(Data excerpts)
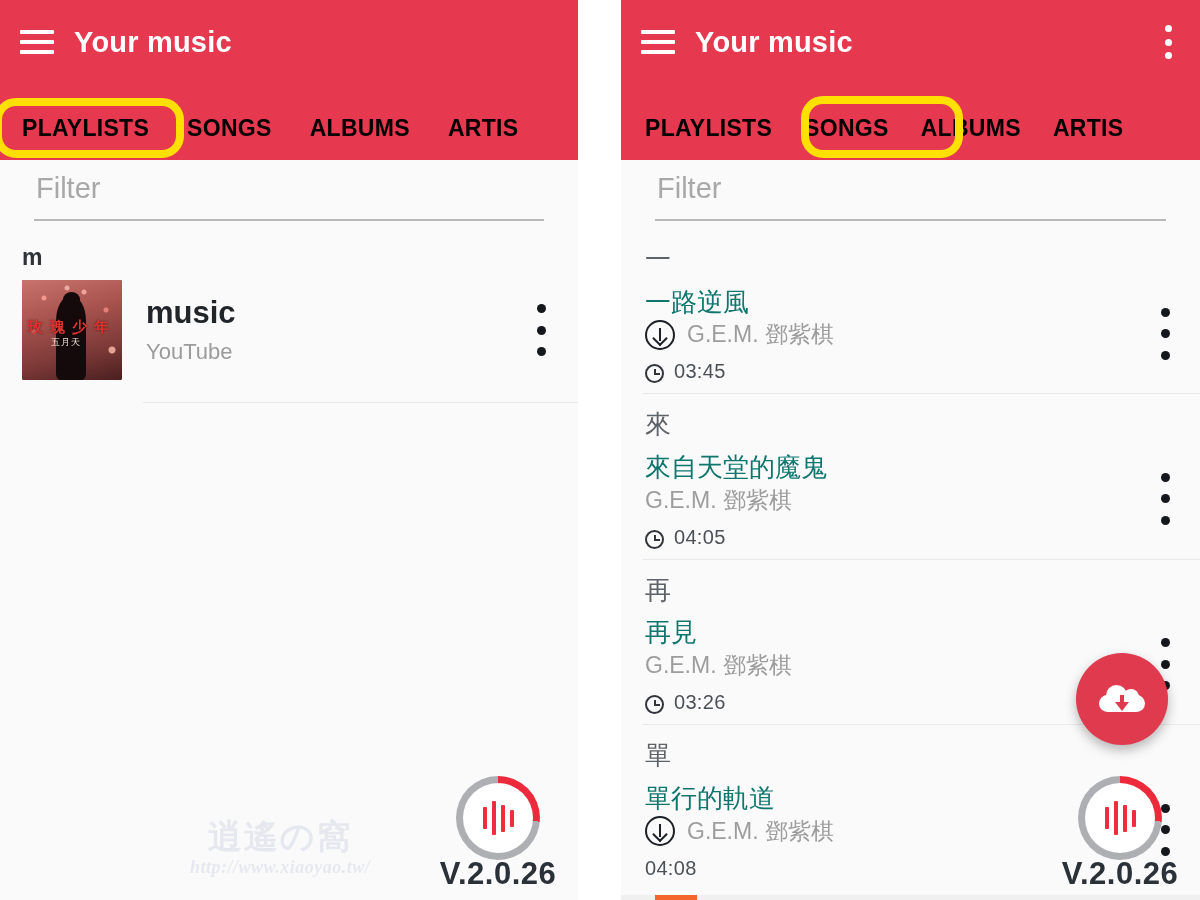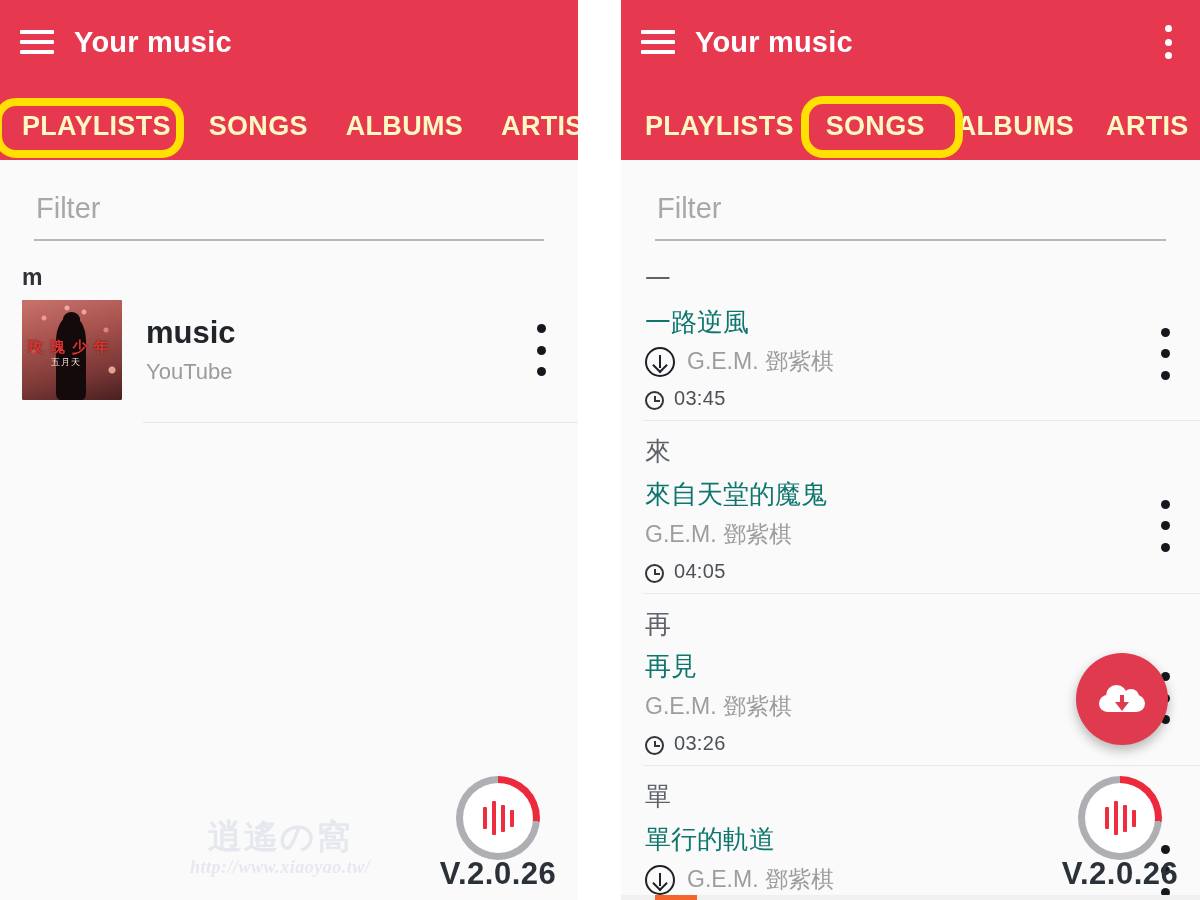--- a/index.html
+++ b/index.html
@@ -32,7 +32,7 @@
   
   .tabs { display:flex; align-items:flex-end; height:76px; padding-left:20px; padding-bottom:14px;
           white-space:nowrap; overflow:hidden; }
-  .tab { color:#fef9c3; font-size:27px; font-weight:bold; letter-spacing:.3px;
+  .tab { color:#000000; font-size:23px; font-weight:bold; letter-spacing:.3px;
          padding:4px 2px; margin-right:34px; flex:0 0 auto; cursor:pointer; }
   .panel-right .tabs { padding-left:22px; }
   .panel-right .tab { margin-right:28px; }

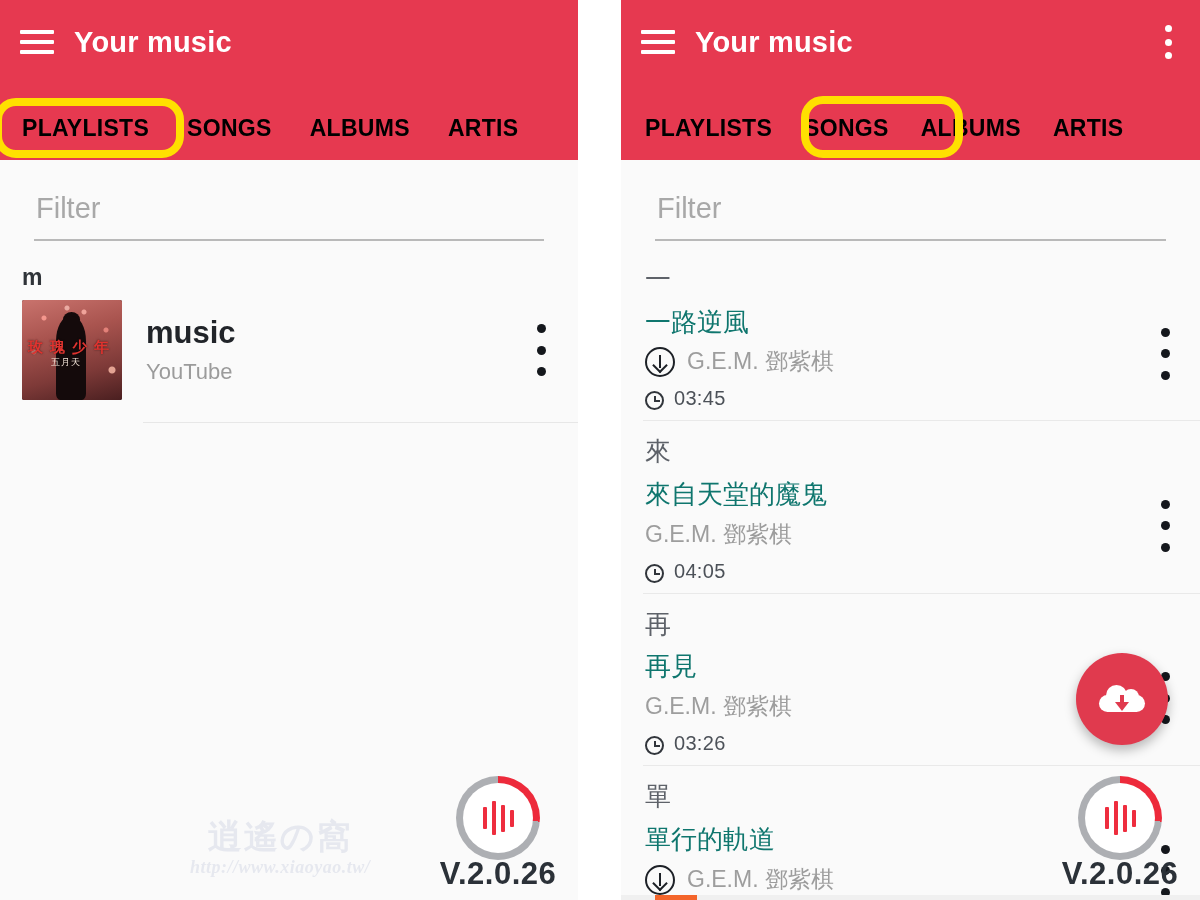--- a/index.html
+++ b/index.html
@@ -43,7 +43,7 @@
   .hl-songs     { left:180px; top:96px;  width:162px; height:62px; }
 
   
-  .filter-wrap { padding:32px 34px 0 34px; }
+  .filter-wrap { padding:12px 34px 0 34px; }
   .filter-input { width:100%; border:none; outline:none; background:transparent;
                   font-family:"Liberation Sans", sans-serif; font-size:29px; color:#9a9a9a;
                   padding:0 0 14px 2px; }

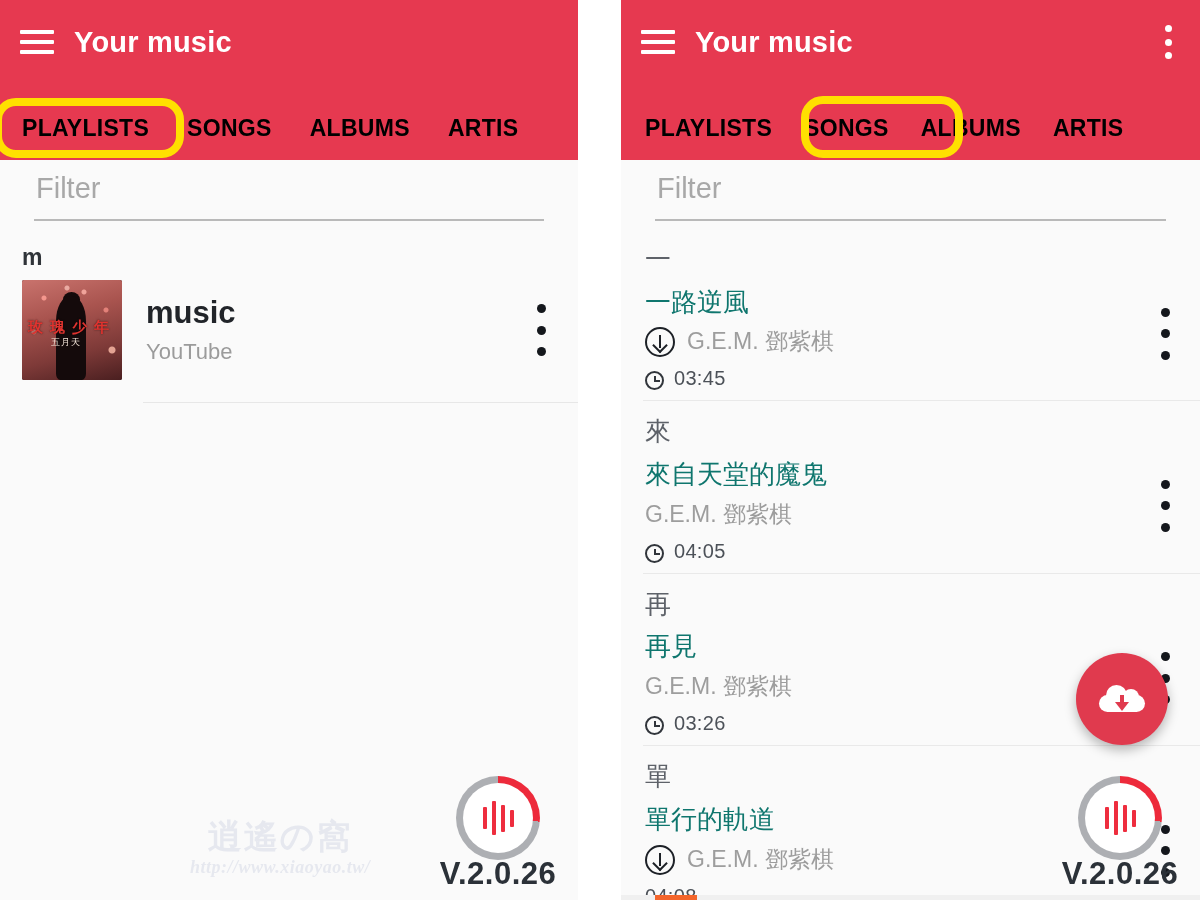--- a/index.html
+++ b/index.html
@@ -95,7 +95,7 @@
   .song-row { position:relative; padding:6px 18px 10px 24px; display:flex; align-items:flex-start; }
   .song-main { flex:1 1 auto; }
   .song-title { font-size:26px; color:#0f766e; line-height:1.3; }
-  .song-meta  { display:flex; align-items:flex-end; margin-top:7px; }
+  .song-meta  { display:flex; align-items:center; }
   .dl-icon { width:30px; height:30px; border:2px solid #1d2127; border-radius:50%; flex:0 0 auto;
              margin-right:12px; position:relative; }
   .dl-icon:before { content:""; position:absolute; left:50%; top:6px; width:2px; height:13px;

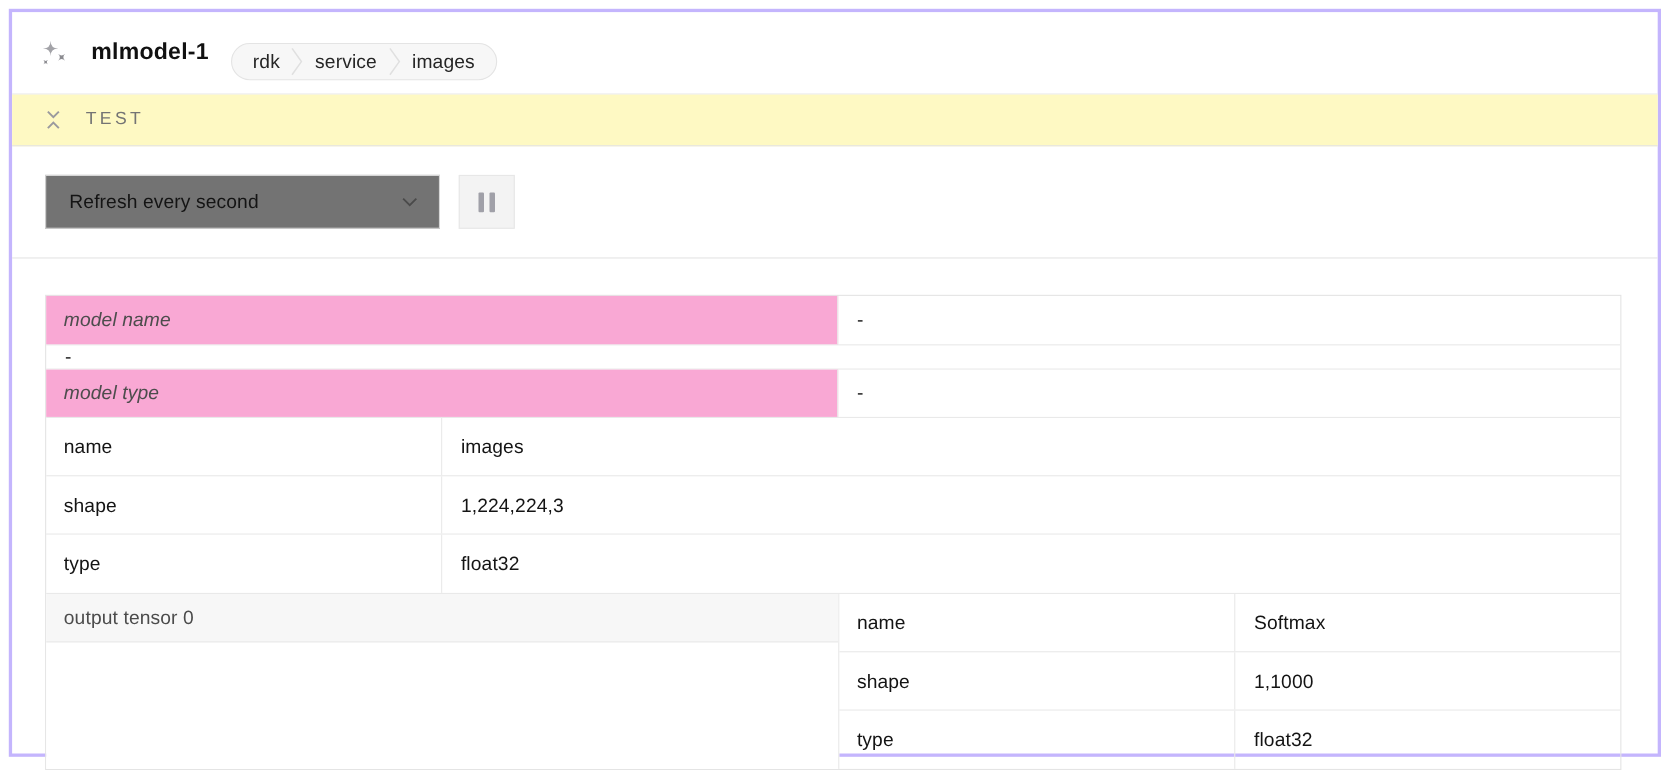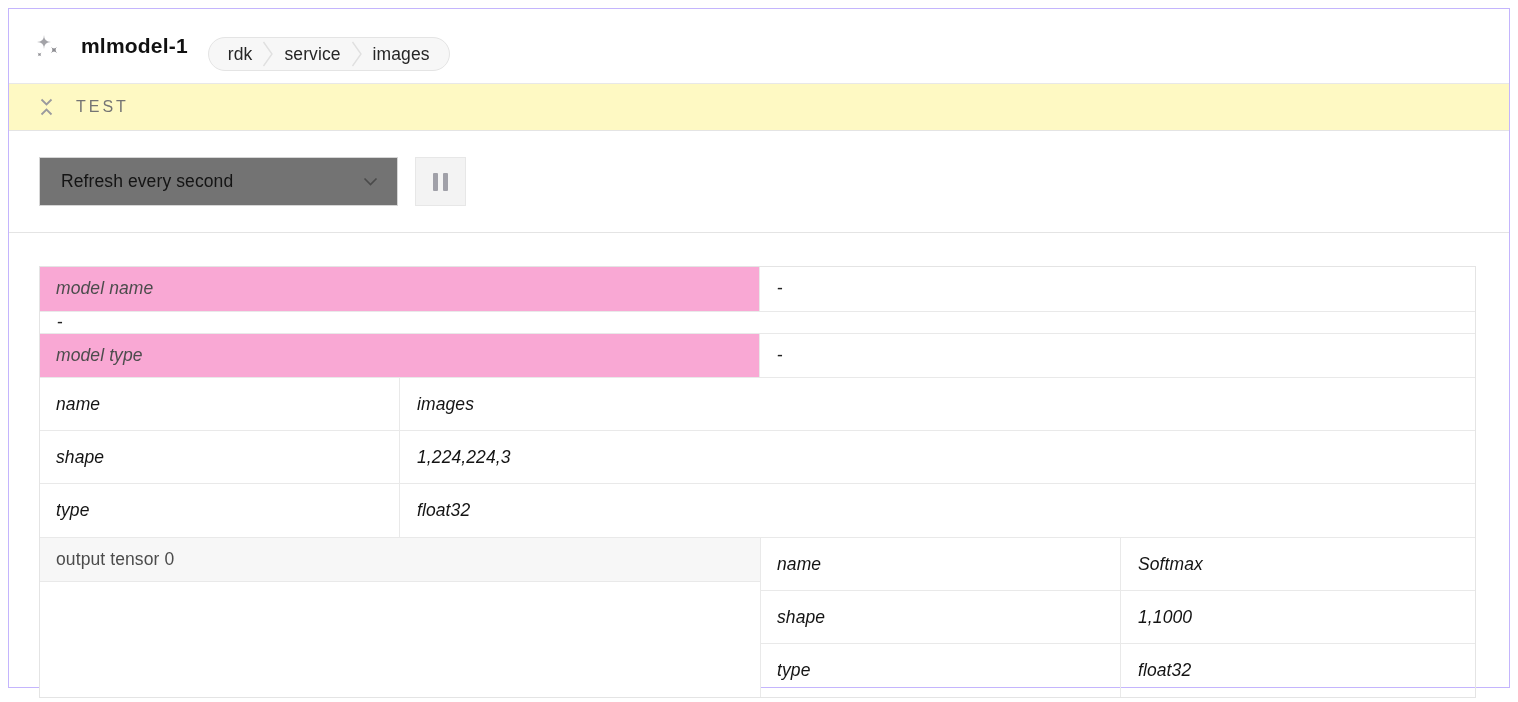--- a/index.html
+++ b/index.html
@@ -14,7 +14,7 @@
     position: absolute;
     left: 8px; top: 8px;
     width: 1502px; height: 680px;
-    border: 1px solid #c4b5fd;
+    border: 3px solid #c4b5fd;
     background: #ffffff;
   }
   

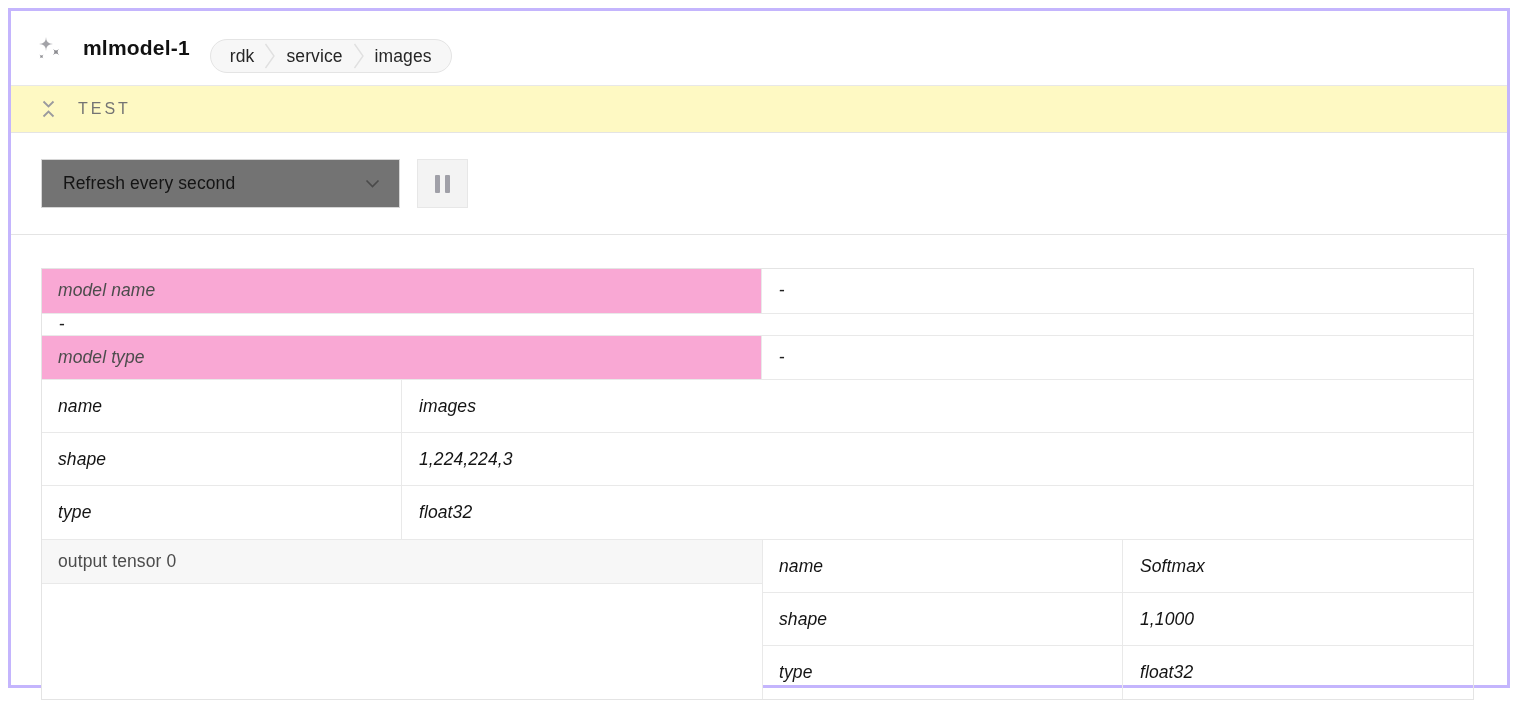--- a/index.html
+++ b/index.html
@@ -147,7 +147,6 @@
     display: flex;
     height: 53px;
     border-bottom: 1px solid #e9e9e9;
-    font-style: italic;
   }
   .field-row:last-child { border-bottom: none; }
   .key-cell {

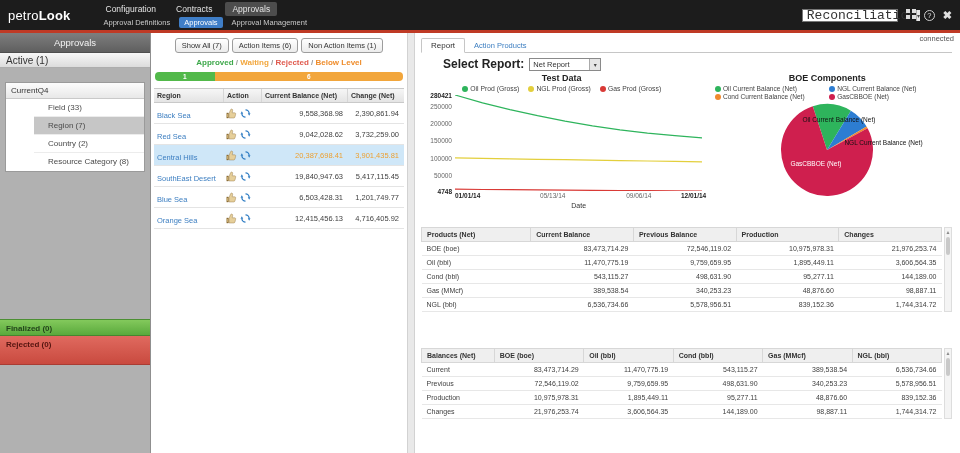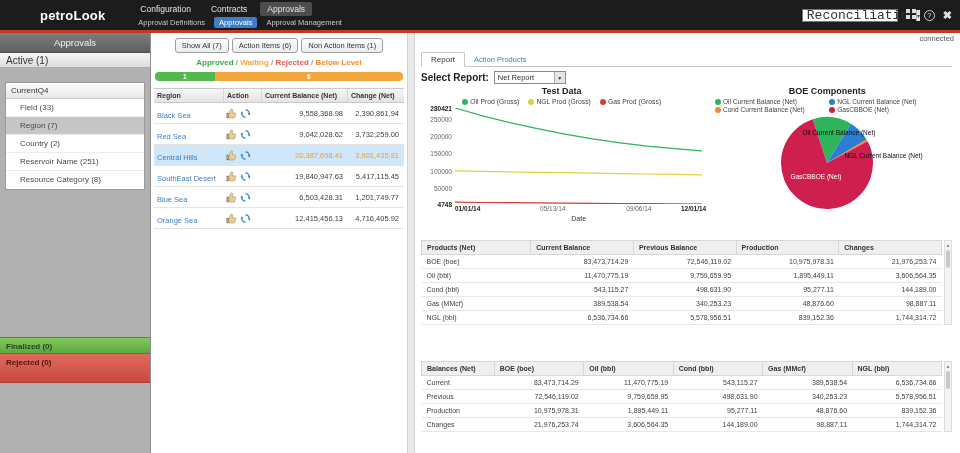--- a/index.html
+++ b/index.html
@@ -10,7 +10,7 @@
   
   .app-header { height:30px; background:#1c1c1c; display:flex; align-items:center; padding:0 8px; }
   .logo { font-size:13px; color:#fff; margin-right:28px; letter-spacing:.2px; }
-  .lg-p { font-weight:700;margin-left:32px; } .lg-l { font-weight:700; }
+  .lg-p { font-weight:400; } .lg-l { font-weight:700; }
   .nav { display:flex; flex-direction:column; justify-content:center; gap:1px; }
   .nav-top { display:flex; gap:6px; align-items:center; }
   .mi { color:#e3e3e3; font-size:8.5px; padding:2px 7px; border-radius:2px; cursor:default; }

Your task >> From the entries above, copy exactly the lines starting at the one with "-147,7 +147,6 @@" and stopping at the one with "display:flex; gap:6px; align-items:center;", keeping both ends. Drop the pictures.

Answer for this exercise >>
@@ -147,7 +147,6 @@
     display: flex;
     height: 53px;
     border-bottom: 1px solid #e9e9e9;
-    font-style: italic;
   }
   .field-row:last-child { border-bottom: none; }
   .key-cell {

--- a/index.html
+++ b/index.html
@@ -10,7 +10,7 @@
   
   .app-header { height:30px; background:#1c1c1c; display:flex; align-items:center; padding:0 8px; }
   .logo { font-size:13px; color:#fff; margin-right:28px; letter-spacing:.2px; }
-  .lg-p { font-weight:700;margin-left:32px; } .lg-l { font-weight:700; }
+  .lg-p { font-weight:400; } .lg-l { font-weight:700; }
   .nav { display:flex; flex-direction:column; justify-content:center; gap:1px; }
   .nav-top { display:flex; gap:6px; align-items:center; }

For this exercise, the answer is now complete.